### Passage provided
★ ★ ★ ★

# What is artistic style?

This project started with the challenge posed by this Kaggle competition. Essentially, I wanted to determine the likelihood that any two pieces of art were produced by the same person.

As a starting point, I looked at the now-famous “style transfer” paper. After reading this paper, I learned that its novelty comes from breaking down a piece of art into two separate components: content and style. Let’s dig a little deeper into how content and style are defined in the context of this paper.

#### Pretrained VGG Network

In the case of either content or style, the ideas in the paper come about from running an image through a GIANT neural net. They use the 19-layer VGG neural net. This network contains 16 convolutional layers, with 5 pooling operations mixed in, followed by 3 fully connected layers. It took me a long time to fully understand what was happening to the image at each stage of the network, so I drew this picture, with the sizes of the inputs and outputs of each layer labeled: The style transfer paper makes a few modifications to this network, namely, they do not use any of the fully connected layers, and their pooling operations are average pooling instead of max pooling. For the purposes of defining the content difference and style difference between two images, we are only interested in 5 of the convolutional layers: conv1_1, conv2_1, conv3_1, conv4_1, and conv5_1. From now on, when we talk about the $l$th layer of the network, we mean conv $l$_1.

For my project, I wanted to try out using Tensorflow, so I had to implement the VGG network in Tensorflow using the pre-trained weights and biases.

★ ★ ★ ★

### Collected data
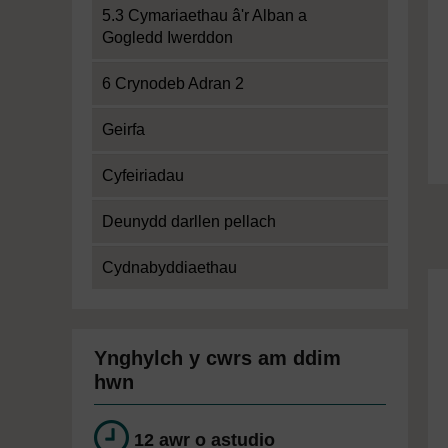
5.3 Cymariaethau â'r Alban a
Gogledd Iwerddon
6 Crynodeb Adran 2
Geirfa
Cyfeiriadau
Deunydd darllen pellach
Cydnabyddiaethau
Ynghylch y cwrs am ddim
hwn
12 awr o astudio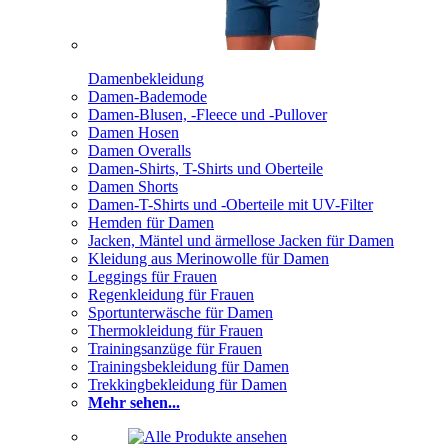
Damenbekleidung
Damen-Bademode
Damen-Blusen, -Fleece und -Pullover
Damen Hosen
Damen Overalls
Damen-Shirts, T-Shirts und Oberteile
Damen Shorts
Damen-T-Shirts und -Oberteile mit UV-Filter
Hemden für Damen
Jacken, Mäntel und ärmellose Jacken für Damen
Kleidung aus Merinowolle für Damen
Leggings für Frauen
Regenkleidung für Frauen
Sportunterwäsche für Damen
Thermokleidung für Frauen
Trainingsanzüge für Frauen
Trainingsbekleidung für Damen
Trekkingbekleidung für Damen
Mehr sehen...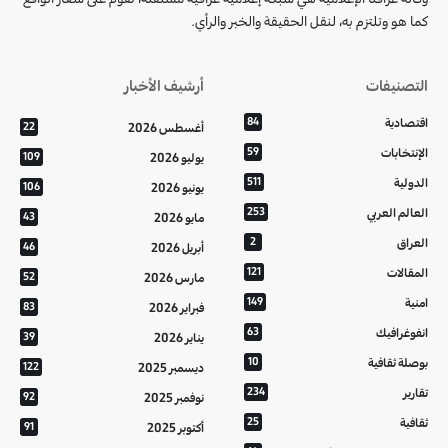
كما هو وتلتزم به، لنقل الحقيقة والخبر والرأي.
التصنيفات
أرشيف الأخبار
اقتصادية
84
أغسطس 2026
22
الإنتخابات
59
يوليو 2026
109
الدولية
511
يونيو 2026
106
العالم العربي
253
مايو 2026
43
العراق
2
أبريل 2026
46
المقالات
121
مارس 2026
52
امنية
149
فبراير 2026
83
انفوغرافيك
63
يناير 2026
39
بوصلة ثقافية
10
ديسمبر 2025
122
تقارير
234
نوفمبر 2025
92
ثقافية
25
أكتوبر 2025
91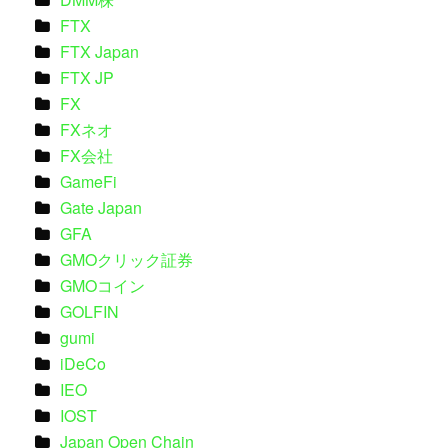
FTX
FTX Japan
FTX JP
FX
FXネオ
FX会社
GameFi
Gate Japan
GFA
GMOクリック証券
GMOコイン
GOLFIN
gumi
iDeCo
IEO
IOST
Japan Open Chain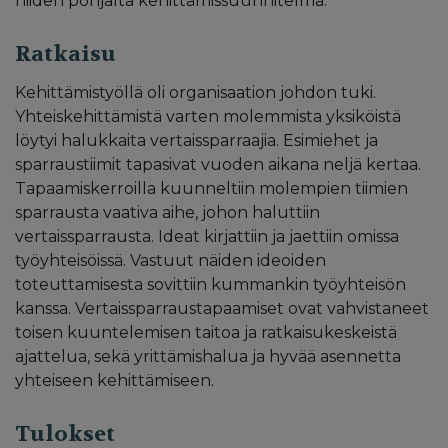
niiden pohjalta kehittämissuunnitelma.
Ratkaisu
Kehittämistyöllä oli organisaation johdon tuki.
Yhteiskehittämistä varten molemmista yksiköistä
löytyi halukkaita vertaissparraajia. Esimiehet ja
sparraustiimit tapasivat vuoden aikana neljä kertaa.
Tapaamiskerroilla kuunneltiin molempien tiimien
sparrausta vaativa aihe, johon haluttiin
vertaissparrausta. Ideat kirjattiin ja jaettiin omissa
työyhteisöissä. Vastuut näiden ideoiden
toteuttamisesta sovittiin kummankin työyhteisön
kanssa. Vertaissparraustapaamiset ovat vahvistaneet
toisen kuuntelemisen taitoa ja ratkaisukeskeistä
ajattelua, sekä yrittämishalua ja hyvää asennetta
yhteiseen kehittämiseen.
Tulokset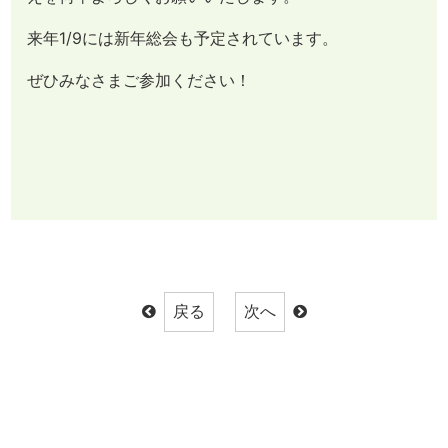
来年1/9には新年総会も予定されています。
ぜひみなさまご参加ください！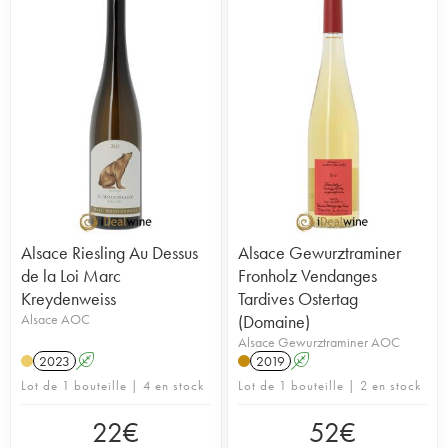
Alsace Riesling Au Dessus
Alsace Gewurztraminer
de la Loi Marc
Fronholz Vendanges
Kreydenweiss
Tardives Ostertag
Alsace AOC
(Domaine)
Alsace Gewurztraminer AOC
2023
A
2019
A
Lot de 1 bouteille | 4 en stock
Lot de 1 bouteille | 2 en stock
22
€
52
€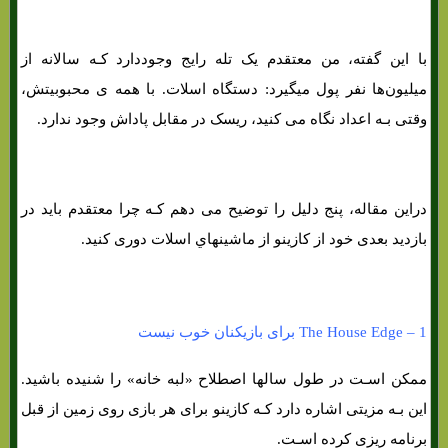
با این گفته، من معتقدم یک تله رایج وجوددارد کـه سالانه از
میلیون‌ها نفر پول میگیرد: دستگاه اسلات. با همه ی محبوبیتش،
وقتی بـه اعداد نگاه می کنید، ریسک در مقابل پاداش وجود ندارد.
دراین مقاله، پنج دلیل را توضیح می دهم کـه چرا معتقدم باید در
بازدید بعدی خود از کازینو از ماشینهاي‌ اسلات دوری کنید.
1 – The House Edge برای بازیکنان خوب نیست
ممکن اسـت در طول سالها اصطلاح «لبه خانه» را شنیده باشید.
این بـه مزیتی اشاره دارد کـه کازینو برای هر بازی روی زمین از قبل
برنامه ریزی کرده اسـت.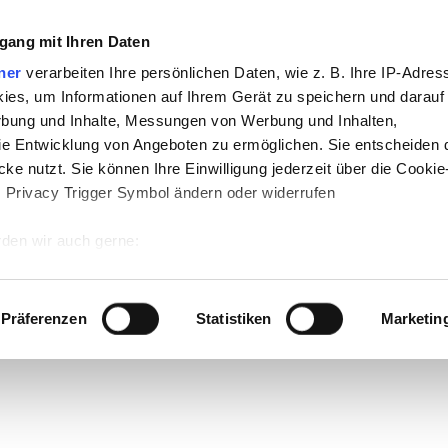
gang mit Ihren Daten
ner
verarbeiten Ihre persönlichen Daten, wie z. B. Ihre IP-Adress
ies, um Informationen auf Ihrem Gerät zu speichern und darauf
rbung und Inhalte, Messungen von Werbung und Inhalten,
e Entwicklung von Angeboten zu ermöglichen. Sie entscheiden 
ke nutzt. Sie können Ihre Einwilligung jederzeit über die Cookie
s Privacy Trigger Symbol ändern oder widerrufen
den wir auch gerne:
 Ihre geografische Lage erfassen, welche bis auf einige Meter g
tives Scannen nach bestimmten Merkmalen (Fingerprinting) identi
Präferenzen
Statistiken
Marketin
 wie Ihre persönlichen Daten verarbeitet werden, und legen Sie 
 Einzelheiten
fest.
 Inhalte und Anzeigen zu personalisieren, Funktionen für sozia
e Zugriffe auf unsere Website zu analysieren. Außerdem geben w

★ ★ ★ ★

### Explore the material
1 – Answer the following questions using the passage on artistic style.
(a) What did the project set out to determine?
(b) How many convolutional layers does the 19-layer VGG network contain?
(c) In what framework was the VGG network implemented for this project?
2 – Write a continuation of the passage on artistic style, starting after its final sentence.

### Responses to the exercise
1 –
(a) The likelihood that any two pieces of art were produced by the same person
(b) 16
(c) Tensorflow

2 –
Get the weights and biases from the VGG network:

VGG_MODEL = 'imagenet-vgg-verydeep-19.mat'
vgg = scipy.io.loadmat(VGG_MODEL)
vgg_layers = vgg['layers']

def weights_and_biases(layer_index):
W = tf.constant(vgg_layers[layer_index])
b = vgg_layers[layer_index]
b = tf.constant(np.reshape(b, (b.size))) # need to reshape b from size (64,1) to (64,)
layer_name = vgg_layers[layer_index]
return W,b


Set up the VGG network in Tensorflow:

graph = tf.Graph()

with graph.as_default():
tf_image = tf.placeholder(tf.float32, shape=(1, 224, 224, 3))

output = {}
W,b = weights_and_biases(0)
output['conv1_1'] = tf.nn.conv2d(tf_image, W, [1,1,1,1], 'SAME') + b
output['relu1_1'] = tf.nn.relu(output['conv1_1'])
W,b = weights_and_biases(2)
output['conv1_2'] = tf.nn.conv2d(output['relu1_1'], W, [1,1,1,1], 'SAME') + b
output['relu1_2'] = tf.nn.relu(output['conv1_2'])
output['pool1'] = tf.nn.avg_pool(output['relu1_2'], ksize=[1, 2, 2, 1], strides=[1, 2, 2, 1], padding='SAME')
W,b = weights_and_biases(5)
output['conv2_1'] = tf.nn.conv2d(output['pool1'], W, [1,1,1,1], 'SAME') + b
output['relu2_1'] = tf.nn.relu(output['conv2_1'])
W,b = weights_and_biases(7)
output['conv2_2'] = tf.nn.conv2d(output['relu2_1'], W, [1,1,1,1], 'SAME') + b
output['relu2_2'] = tf.nn.relu(output['conv2_2'])
output['pool2'] = tf.nn.avg_pool(output['relu2_2'], ksize=[1,2,2,1], strides=[1,2,2,1], padding='SAME')
W,b = weights_and_biases(10)
output['conv3_1'] = tf.nn.conv2d(output['pool2'], W, [1,1,1,1], 'SAME') + b
output['relu3_1'] = tf.nn.relu(output['conv3_1'])
W,b = weights_and_biases(12)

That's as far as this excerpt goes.